March 9, 2025 By Alex Mitchell 12 min read
DynamoDB Query Examples: A Comprehensive Guide for Developers in 2025

DynamoDB’s Query operation is one of the most powerful and cost-effective ways to retrieve data from your tables. Unlike the Scan operation, which reads every item in a table, Query allows you to efficiently retrieve items by primary key values, enabling fast and economical access to your data.

This guide provides a comprehensive collection of practical DynamoDB Query examples across multiple interfaces (AWS CLI, Python Boto3, and Node.js), covering both basic usage and advanced techniques to help you master this essential operation.

When to Use Query vs Scan

Before diving into examples, let’s clarify when to use Query:

  • Use Query when: You need to find items based on primary key values (partition key and optional sort key conditions)
  • Use Scan when: You need to search across all items without knowing their key values (though this should be avoided for large tables)

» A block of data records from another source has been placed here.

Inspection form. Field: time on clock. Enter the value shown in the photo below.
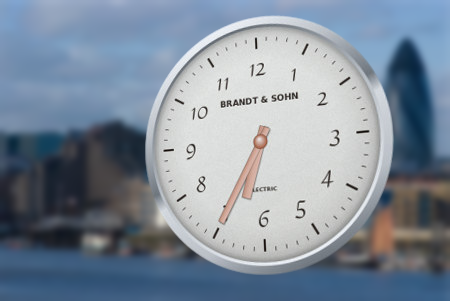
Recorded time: 6:35
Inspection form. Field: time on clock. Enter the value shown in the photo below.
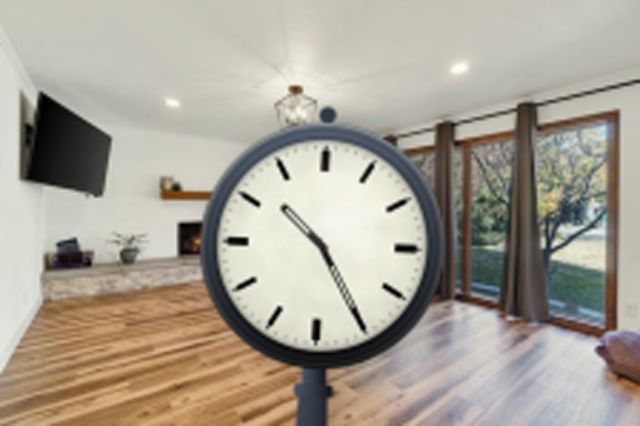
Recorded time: 10:25
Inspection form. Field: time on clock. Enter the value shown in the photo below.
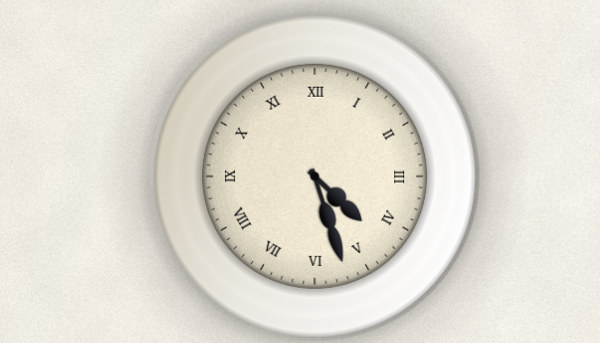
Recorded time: 4:27
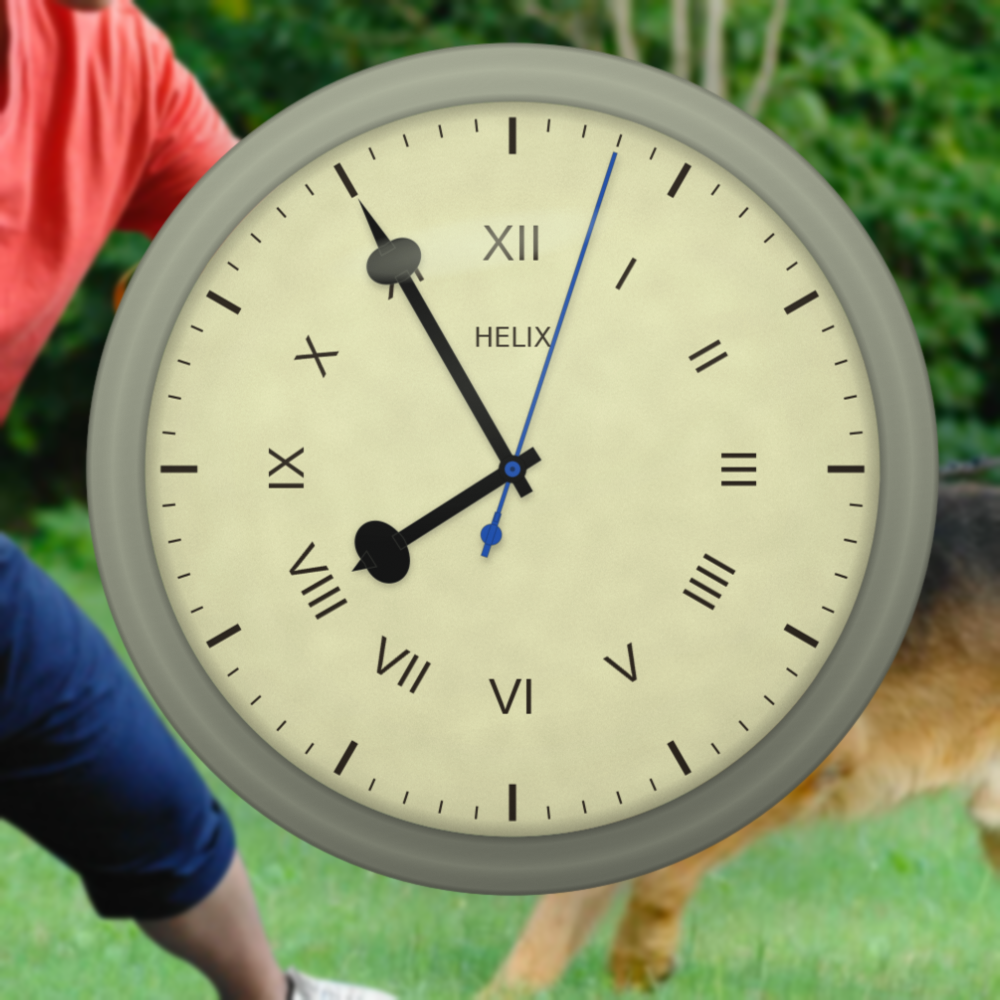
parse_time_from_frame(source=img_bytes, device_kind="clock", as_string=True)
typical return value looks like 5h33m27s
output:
7h55m03s
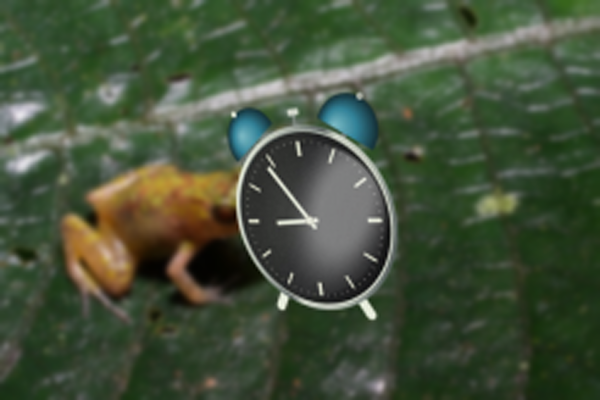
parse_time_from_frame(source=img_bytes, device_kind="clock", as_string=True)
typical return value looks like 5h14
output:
8h54
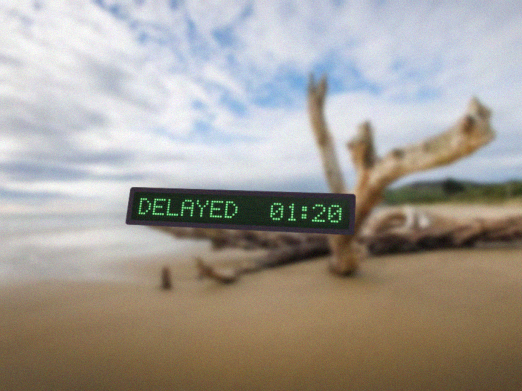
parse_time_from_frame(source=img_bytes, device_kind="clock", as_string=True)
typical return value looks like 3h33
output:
1h20
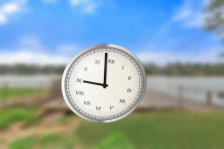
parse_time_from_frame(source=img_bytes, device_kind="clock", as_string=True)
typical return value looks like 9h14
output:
8h58
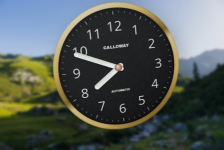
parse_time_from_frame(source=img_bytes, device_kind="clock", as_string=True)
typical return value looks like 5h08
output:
7h49
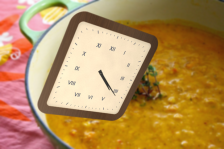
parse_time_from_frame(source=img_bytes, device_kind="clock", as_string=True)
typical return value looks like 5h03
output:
4h21
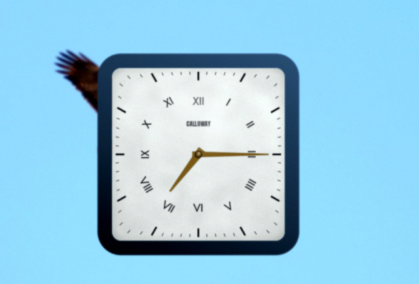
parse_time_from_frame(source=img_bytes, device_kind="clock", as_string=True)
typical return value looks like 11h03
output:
7h15
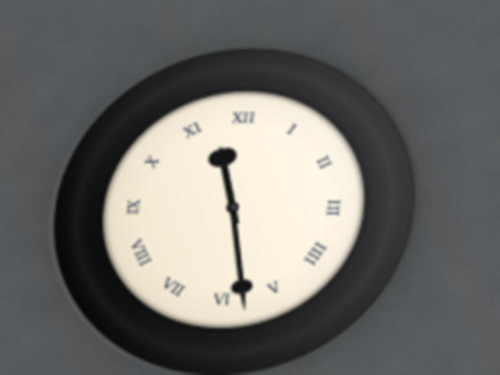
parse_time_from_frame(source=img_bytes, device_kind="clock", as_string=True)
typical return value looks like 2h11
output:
11h28
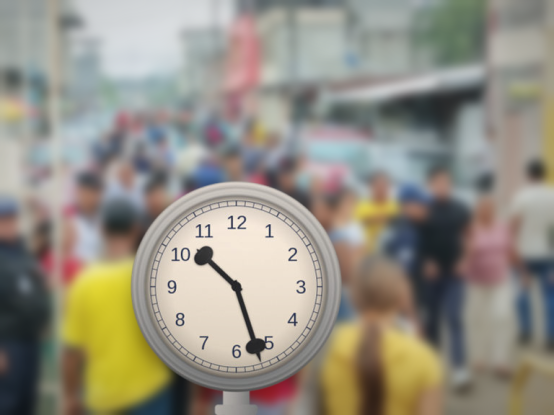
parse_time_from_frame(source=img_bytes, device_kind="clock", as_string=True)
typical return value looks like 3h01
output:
10h27
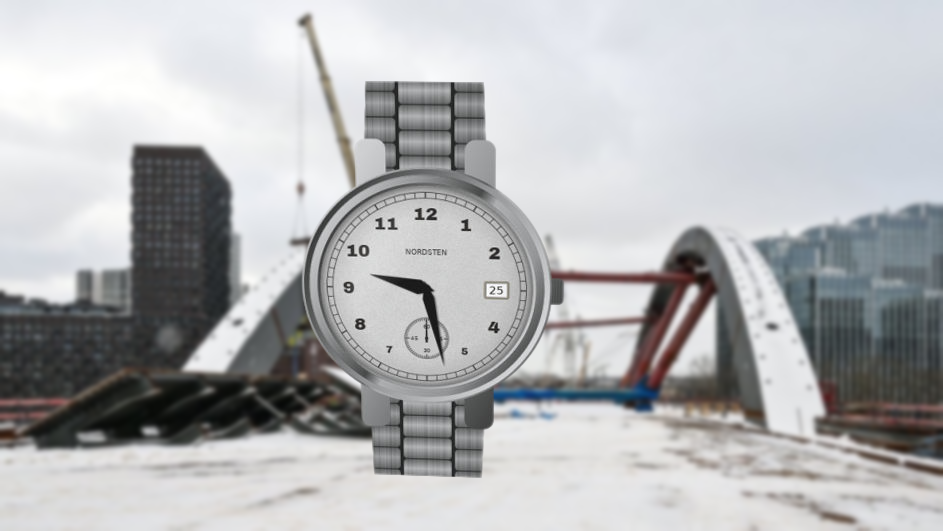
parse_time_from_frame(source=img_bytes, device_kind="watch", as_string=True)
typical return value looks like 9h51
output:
9h28
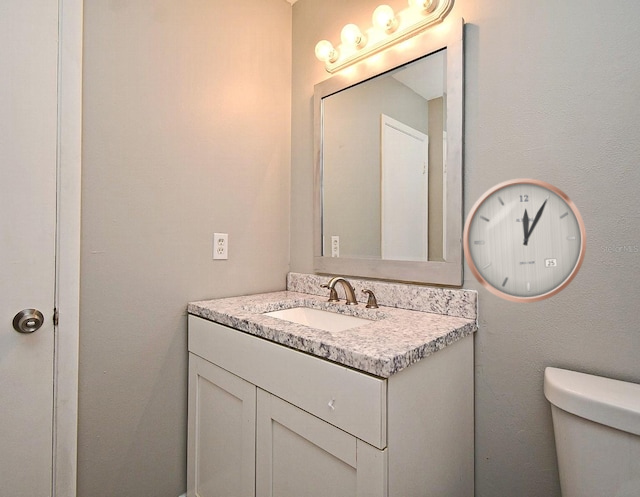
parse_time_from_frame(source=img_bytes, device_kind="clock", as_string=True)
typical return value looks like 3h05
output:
12h05
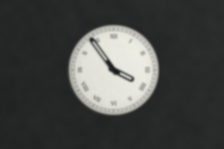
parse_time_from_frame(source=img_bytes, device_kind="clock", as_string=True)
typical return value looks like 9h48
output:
3h54
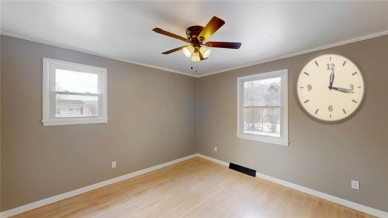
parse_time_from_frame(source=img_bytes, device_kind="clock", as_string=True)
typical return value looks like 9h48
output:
12h17
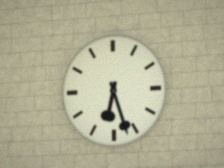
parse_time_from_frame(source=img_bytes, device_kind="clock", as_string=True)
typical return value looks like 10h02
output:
6h27
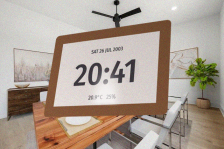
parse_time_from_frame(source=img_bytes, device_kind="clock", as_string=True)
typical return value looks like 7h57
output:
20h41
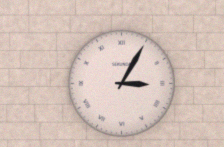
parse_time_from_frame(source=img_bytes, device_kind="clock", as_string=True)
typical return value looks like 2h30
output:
3h05
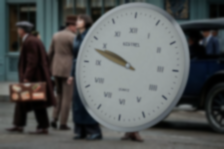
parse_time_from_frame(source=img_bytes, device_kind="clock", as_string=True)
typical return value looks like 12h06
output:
9h48
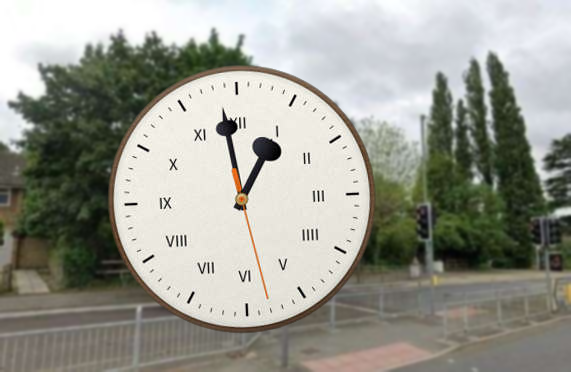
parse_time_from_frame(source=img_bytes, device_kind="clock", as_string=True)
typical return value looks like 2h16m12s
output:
12h58m28s
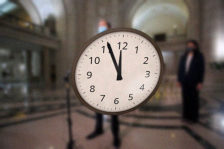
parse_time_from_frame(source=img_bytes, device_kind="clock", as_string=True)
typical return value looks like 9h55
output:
11h56
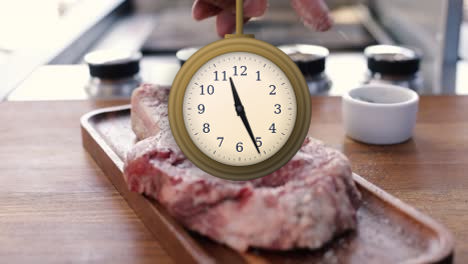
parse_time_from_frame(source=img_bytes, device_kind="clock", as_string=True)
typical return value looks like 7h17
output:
11h26
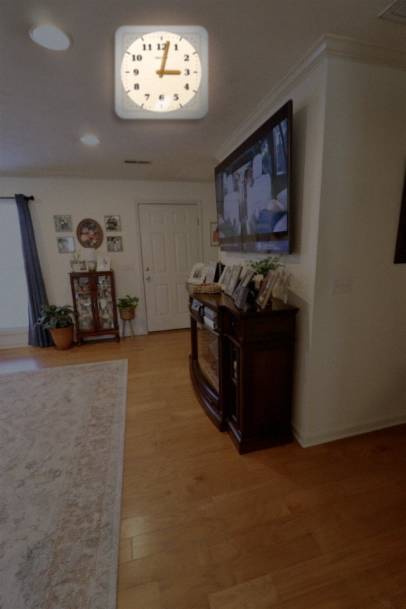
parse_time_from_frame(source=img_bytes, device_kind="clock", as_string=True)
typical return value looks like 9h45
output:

Query operations are typically more efficient because:

  1. They consume fewer read capacity units (RCUs)
  2. They return results faster, especially in large tables
  3. They reduce your DynamoDB costs

Note: A well-designed DynamoDB table should support your common access patterns through Query operations rather than Scans. If you find yourself needing frequent Scans, consider reviewing your table design.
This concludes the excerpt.